In tcMRgFUS, water is circulated in the transducer bowl around the patient's head for acoustic coupling and heat removal. The water moves during sonications that are monitored by MR thermometry, which causes it to alias into the brain and create temperature errors. To reduce these errors, a two-dimensional excitation pulse was implemented in a gradient-recalled echo thermometry sequence.

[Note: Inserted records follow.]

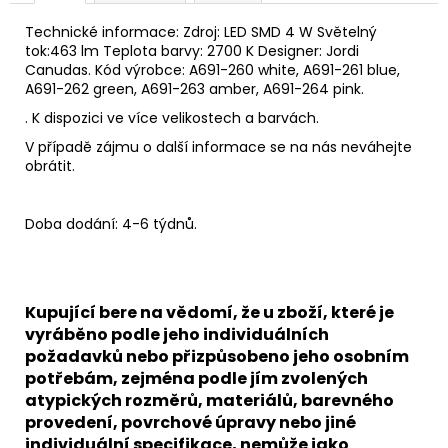
Technické informace: Zdroj: LED SMD 4 W Světelný
tok:463 lm Teplota barvy: 2700 K Designer: Jordi
Canudas
. Kód výrobce:
A691-260 white, A691-261 blue,
A691-262 green, A691-263 amber, A691-264 pink.
. K dispozici ve více velikostech a barvách.
V případě zájmu o další informace se na nás neváhejte
obrátit.
Doba dodání: 4-6 týdnů.
Kupující bere na vědomí, že u zboží, které je
vyráběno podle jeho individuálních
požadavků nebo přizpůsobeno jeho osobním
potřebám, zejména podle jím zvolených
atypických rozměrů, materiálů, barevného
provedení, povrchové úpravy nebo jiné
individuální specifikace, nemůže jako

The pulse suppresses water signal by selectively exciting the brain only, which reduces the imaging FOV. Improvements in temperature precision compared to the conventional full-FOV scan were evaluated in healthy subject scans outside the tcMRgFUS system, gel phantom scans in the system with heating, and in 2×-accelerated head phantom scans in the system without heating.

RESULTS

In vivo temperature precision (standard deviation of temperature errors) outside the tcMRgFUS system was improved 43% on average, due to the longer TR and TE of the reduced-FOV sequence. In the phantom heating experiments, the hot spot was less distorted in the reduced-FOV scans, and background temperature precision was improved 59% on average. In the accelerated head phantom temperature reconstructions, temperature precision was improved 89% using the reduced-FOV sequence.

CONCLUSIONS

Reduced-FOV temperature imaging alleviates temperature errors due to water bath motion in tcMRgFUS, and enables accelerated temperature mapping with greater precision.

摘要

目的

减少经颅磁共振引导聚焦超声(tcMRgFUS)消融中因水动造成的温度误差。

理论与方法

在 tcMRgFUS 中,水在环绕患者头部的换能器碗中循环,以实现声耦合和热量去除。水在磁共振测温监测的声处理过程中移动,这会导致其伪影进入大脑并产生温度误差。为了减少这些误差,在梯度回波测温序列中实现了二维激发脉冲。该脉冲通过选择性地仅激发大脑来抑制水信号,从而减小成像视野。在 tcMRgFUS 系统外的健康受试者扫描、系统内加热凝胶体模扫描以及系统内无加热 2×加速头部体模扫描中,评估了与传统全视野扫描相比,该方法在温度精度方面的改进。

结果

在 tcMRgFUS 系统外,由于缩短了重复时间(TR)和回波时间(TE),降低视野序列的平均温度精度标准差提高了 43%。在体模加热实验中,减少视野扫描中热点的变形程度,背景温度精度平均提高了 59%。在加速头部体模温度重建中,使用减少视野序列后温度精度提高了 89%。

结论

减少视野温度成像减轻了 tcMRgFUS 中水浴运动造成的温度误差,并实现了具有更高精度的加速温度测绘。